Venezuela: a contrarrevolução se intensifica
Em 27 de junho, um policial, simpatizante da autodenominada Mesa de Unidade Democrática (MUD), que agrupa a oposição de direita e de extrema-direita da Venezuela, chocou a população do centro de Caracas ao disparar, a partir de um helicóptero, contra o Supremo Tribunal de Justiça (TSJ) e o Ministério do Interior. Alguns dias antes, partidários da MUD organizaram um ataque contra a base militar de La Carlota (leste de Caracas) com granadas caseiras e coquetéis-molotovs.
Deste ato terrorista, resultou a morte de um jovem atacante de 19 anos, que está sendo usada para agitar ainda mais os ânimos das bases contra-revolucionárias e intensificar a campanha exigindo sanções e intervenção por parte dos organismos imperialistas, como ONU, OEA e outros.

..........

**Tarefas a realizar:**
**1.** Explique, com base no texto sobre a Venezuela, para que está sendo usada a morte do jovem atacante de 19 anos.
**2.** Escreva a continuação do texto sobre a Venezuela a partir do ponto em que ele termina.

**Dados do conjunto:**
..........

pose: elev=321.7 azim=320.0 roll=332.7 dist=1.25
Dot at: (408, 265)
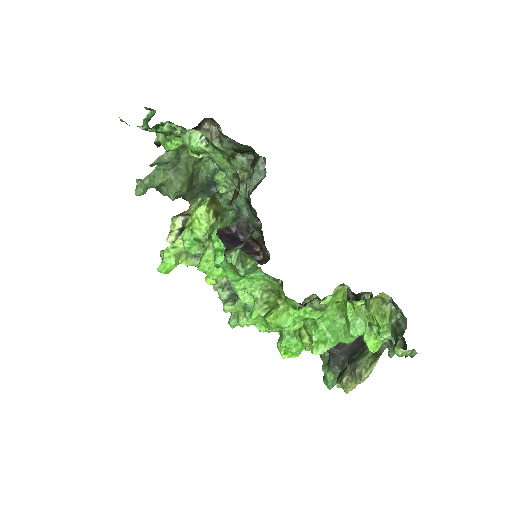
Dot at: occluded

..........

**Resultados em ordem:**
**1.** A morte do jovem está sendo usada para agitar ainda mais os ânimos das bases contra-revolucionárias. Também serve para intensificar a campanha que exige sanções e intervenção por parte de organismos imperialistas, como a ONU e a OEA.

**2.**
A estratégia golpista da direita venezuelana
A mídia burguesa, a direita e grande parte dos dirigentes da social-democracia internacional apresentam essa ofensiva armada da reação contra-revolucionária como respostas de jovens indignados que lutam pela “democracia”. No entanto, o que aconteceu em Altamira (Caracas) e Barquisimeto (Estado de Lara), onde partidários da MUD, armados e encapuzados, lincharam e tentaram queimar vivos três jovens pelo simples fato de se declararem chavistas mostra do que estamos realmente falando. Trata-se de bandos fascistas cuja atuação integra uma estratégia cuidadosamente organizada. O objetivo é o mesmo buscado há mais de um ano: gerar uma situação de crise na cúpula do Estado para empurrar um setor da alta oficialidade militar (que até o momento – ao menos publicamente – tem mostrado seu apoio a Maduro) para derrubar o governo.
Em 12 de junho, o líder fascista Leopoldo López insistia para que os militares dessem um golpe de estado. O governo do PP e os meios de comunicação espanhóis apresentam Lopez como um “democrata” e um “preso político”, mas, na verdade, ele foi julgado e preso por organizar, em 2014, uma campanha de violência similar à atual (embora menos longa no tempo) que causou 43 mortes.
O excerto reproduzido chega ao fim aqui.